Os alvos destes ataques abrangem vários setores, incluindo agências governamentais, empresas financeiras, empresas de energia e de petróleo e gás.
“A Blind Eagle demonstrou flexibilidade no planejamento de seus alvos para ataques cibernéticos e flexibilidade para alternar entre ataques de phishing e atividades de espionagem”, disse Kaspersky em um relatório de segunda-feira.
Também chamado de APT-C-36, acredita-se que o Blind Eagle esteja operacional pelo menos a partir de 2018. O suposto grupo de língua espanhola é conhecido por usar threads de phishing para distribuir vários trojans remotos disponíveis publicamente, como AsyncRAT, BitRAT, Lime RAT, NjRAT, Quasar RAT e Remcos RAT.
No início de março, eSentire detalhou o uso pelo inimigo de um carregador de malware chamado Ande Loader para espalhar o Remcos RAT e o NjRAT.
O início é um e-mail de phishing que se faz passar por agências governamentais legítimas, empresas financeiras e bancos que avisa sutilmente os destinatários para tomarem medidas urgentes clicando em um link que pretende levá-los ao site legítimo de uma empresa falsa.
As mensagens de e-mail também incluem anexos em PDF ou Microsoft Word contendo o mesmo URL e, em alguns casos, alguns detalhes adicionais projetados para transmitir um alto grau de urgência e dar um sinal de legitimidade.
O primeiro conjunto de URLs direciona os usuários para sites controlados por atores que hospedam o primeiro conta-gotas, mas somente após determinar que a vítima faz parte do país alvo do grupo. Alternativamente, eles são conduzidos ao local da organização por atacantes simulados.
“Este redirecionamento do país evita que novos sites maliciosos sejam sinalizados e impede a caça e análise desses ataques”, disse o fornecedor russo de segurança cibernética.

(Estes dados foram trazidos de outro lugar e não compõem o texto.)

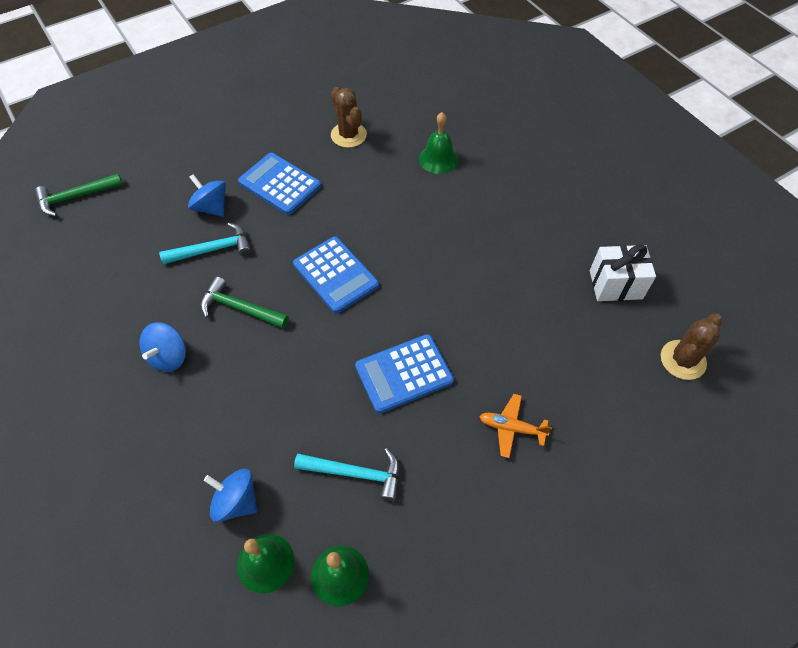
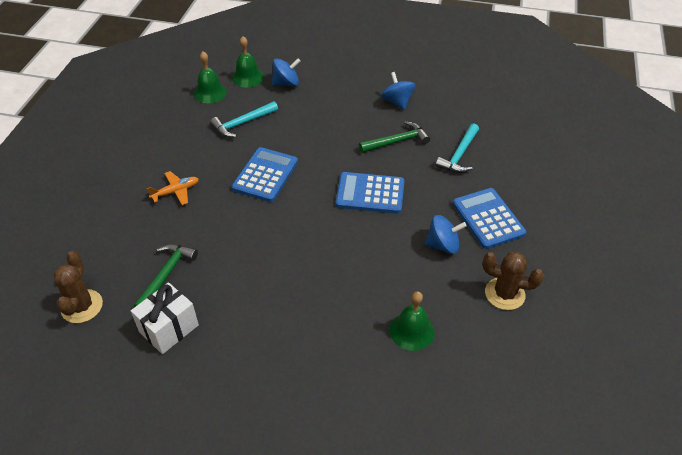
camera: 135 degrees right, 10 degrees down
(75, 197) = (578, 123): green hammer -> green hammer (166, 275)
(211, 207) = (501, 173): blue spinning top -> blue spinning top (443, 245)
(280, 184) = (488, 218): blue calculator -> blue calculator turned 105 degrees counterclockwise

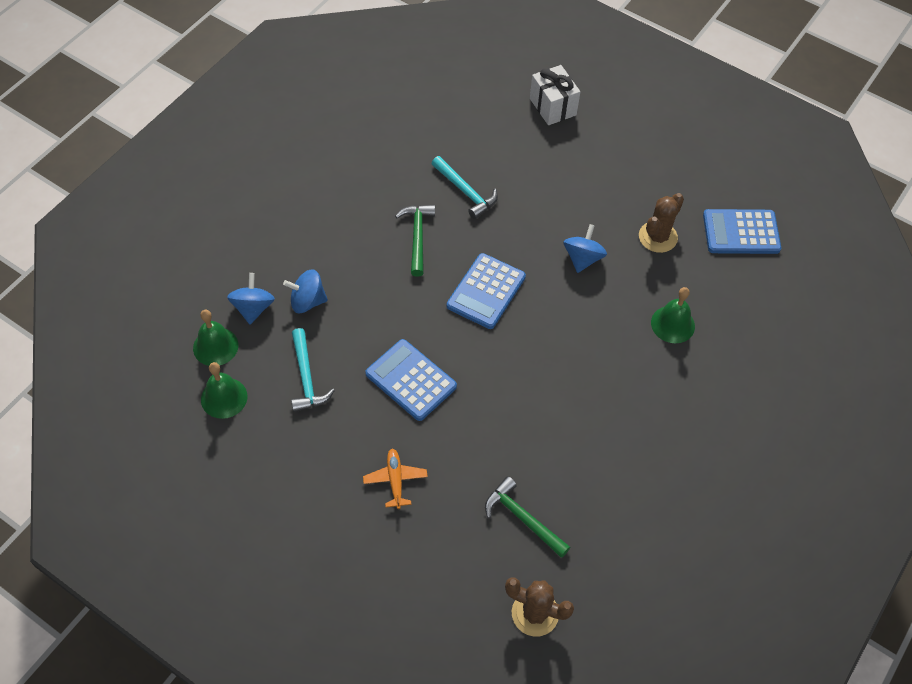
camera: 70 degrees left, 10 degrees up
(169, 328) = (596, 531): white gift -> white gift (552, 107)
(397, 102) = (351, 210): blue spinning top -> blue spinning top (307, 301)
(488, 218) = (564, 208): blue calculator -> blue calculator (741, 232)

O primeiro dropper vem na forma de um arquivo ZIP compactado, que, por sua vez, incorpora um Visual Basic Script (VBS) responsável por recuperar a carga útil do próximo estágio em um servidor remoto codificado. Esses servidores podem variar desde sites de hospedagem de imagens até Pastebin até serviços oficiais como Discord e GitHub.

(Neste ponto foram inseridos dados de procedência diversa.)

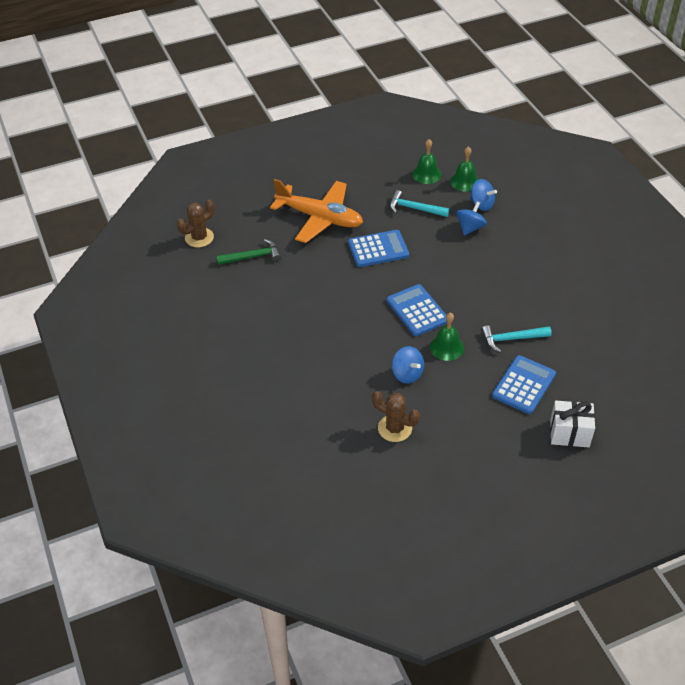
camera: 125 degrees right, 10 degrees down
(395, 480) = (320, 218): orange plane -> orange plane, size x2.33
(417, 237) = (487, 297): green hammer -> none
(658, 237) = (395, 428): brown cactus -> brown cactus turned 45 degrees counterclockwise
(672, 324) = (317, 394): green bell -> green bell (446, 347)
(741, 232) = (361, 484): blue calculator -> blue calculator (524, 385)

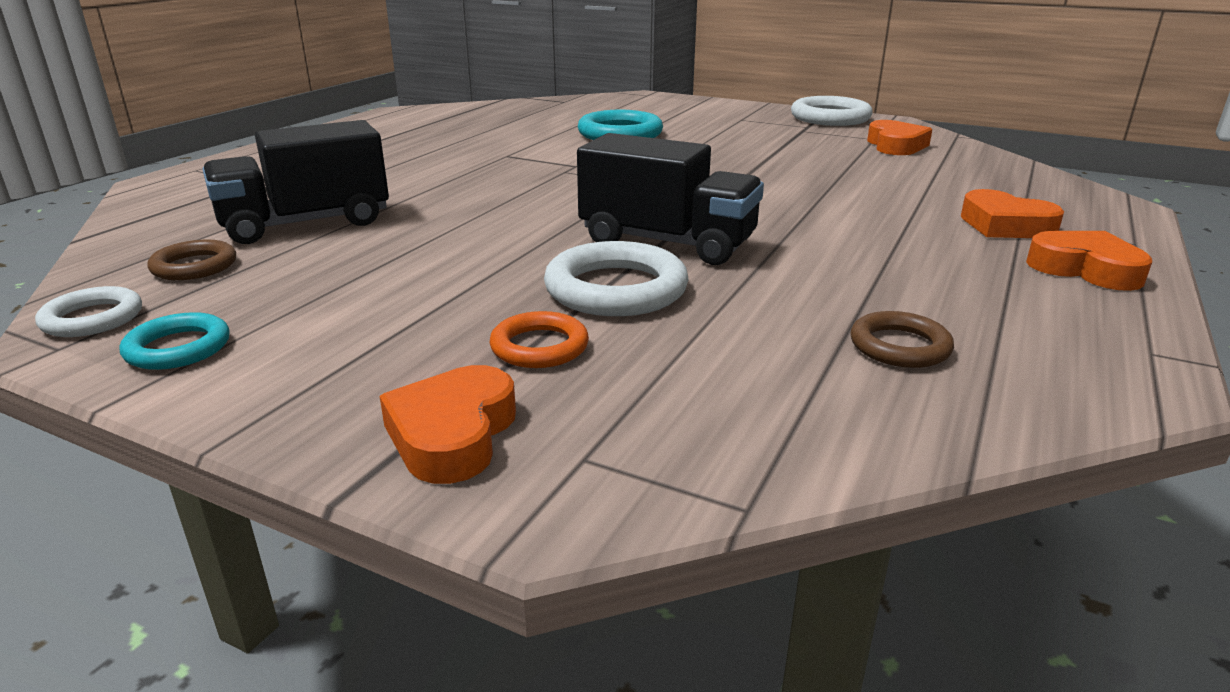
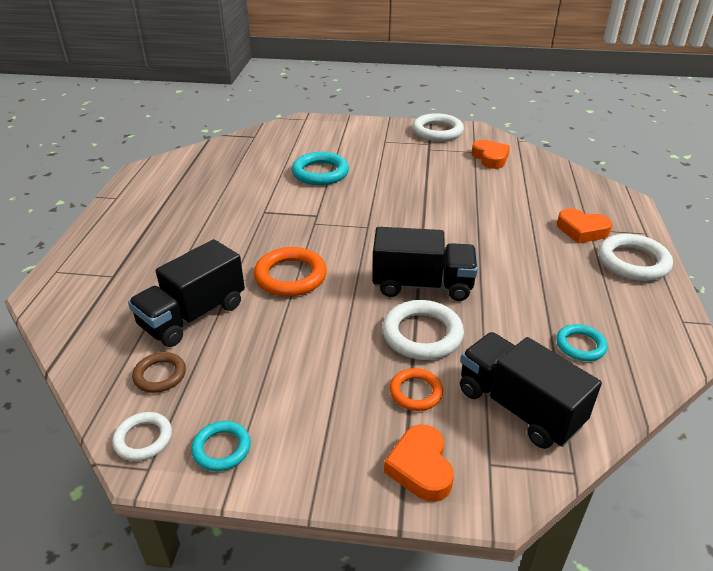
camera: 20 degrees left, 10 degrees up
(477, 209) = (290, 276): none -> orange ring
(709, 398) = (518, 407): none -> black truck
(899, 346) = (580, 345): brown ring -> turquoise ring
(1085, 269) = (633, 262): orange heart -> white ring

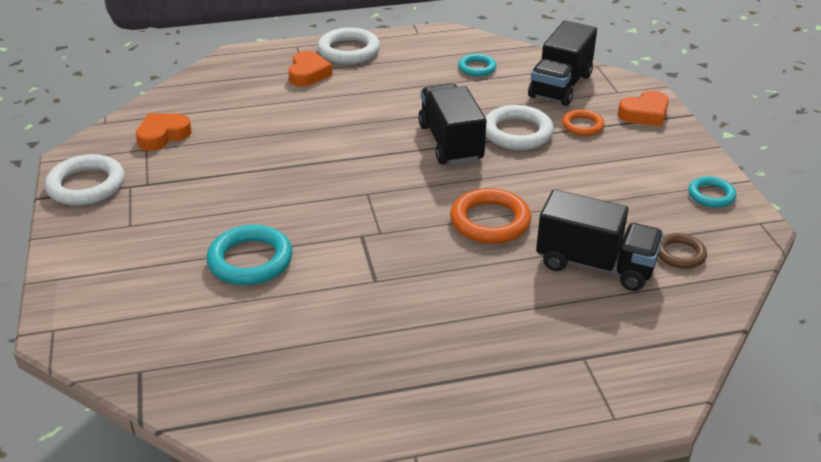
camera: 110 degrees left, 0 degrees up
(143, 439) = (742, 235): white ring -> none

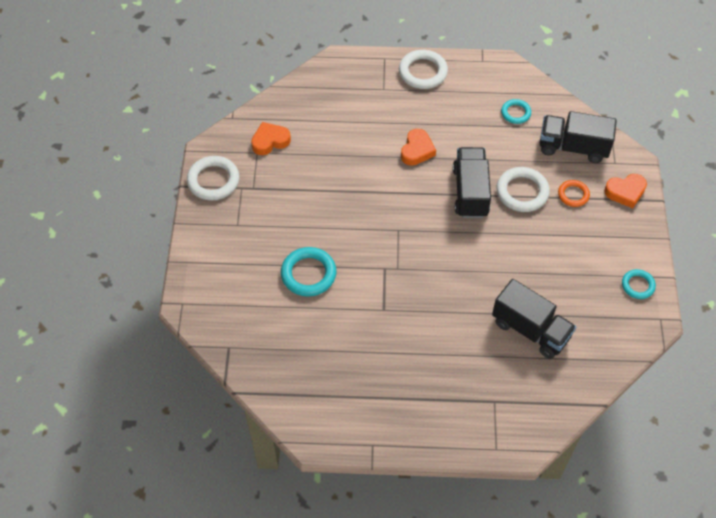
camera: 15 degrees right, 20 degrees up
(308, 74) = (386, 93): orange heart -> orange heart (417, 150)
(490, 221) = (474, 275): orange ring -> none
(560, 86) = (573, 147): black truck -> black truck turned 60 degrees clockwise
(680, 254) = (591, 334): brown ring -> none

O malware de segundo estágio, muitas vezes ofuscado por métodos esteganográficos, é um injetor DLL ou .NET que se comunica com outro servidor malicioso para receber o trojan de último estágio.
“O grupo costuma usar técnicas de injeção de processo para criar um RAT na memória de um processo legítimo, evitando assim defesas baseadas em processo”, disse Kaspersky.
“A estratégia preferida da equipe é pit. Esse processo envolve criar um processo legítimo em um estado padrão, depois mapear sua memória, substituí-lo por uma carga de força bruta e, finalmente, reiniciar o processo para iniciar a execução.”
O uso de versões modificadas de RATs de código aberto dá à Blind Eagle a capacidade de alterar suas campanhas à vontade, usando-as para espionagem cibernética ou capturando informações de serviços financeiros colombianos do navegador da vítima se os cabeçalhos das janelas corresponderem a uma lista predefinida de strings. em malware.
Por outro lado, versões modificadas do NjRAT foram detectadas com recursos de keylogging e captura de tela para coletar informações confidenciais. Além disso, a versão atualizada suporta a instalação de plugins adicionais enviados do servidor para melhorar seu desempenho.
As mudanças também se estendem às cadeias de ataque. Recentemente, em junho de 2024, o AsyncRAT foi distribuído com um carregador de malware chamado Hijack Loader, o que sugere um alto nível de adaptabilidade por parte dos atores da ameaça. Serve também para destacar a adição de novos métodos para apoiar o seu desempenho.
“Por mais simples que as técnicas e processos do BlindEagle possam parecer, a sua eficiência permite à equipa apoiar um trabalho de alto nível”, concluiu Kaspersky. “Ao continuar a realizar campanhas de espionagem cibernética e a roubar garantias financeiras, a Águia Cega continua a ser uma grande ameaça na região.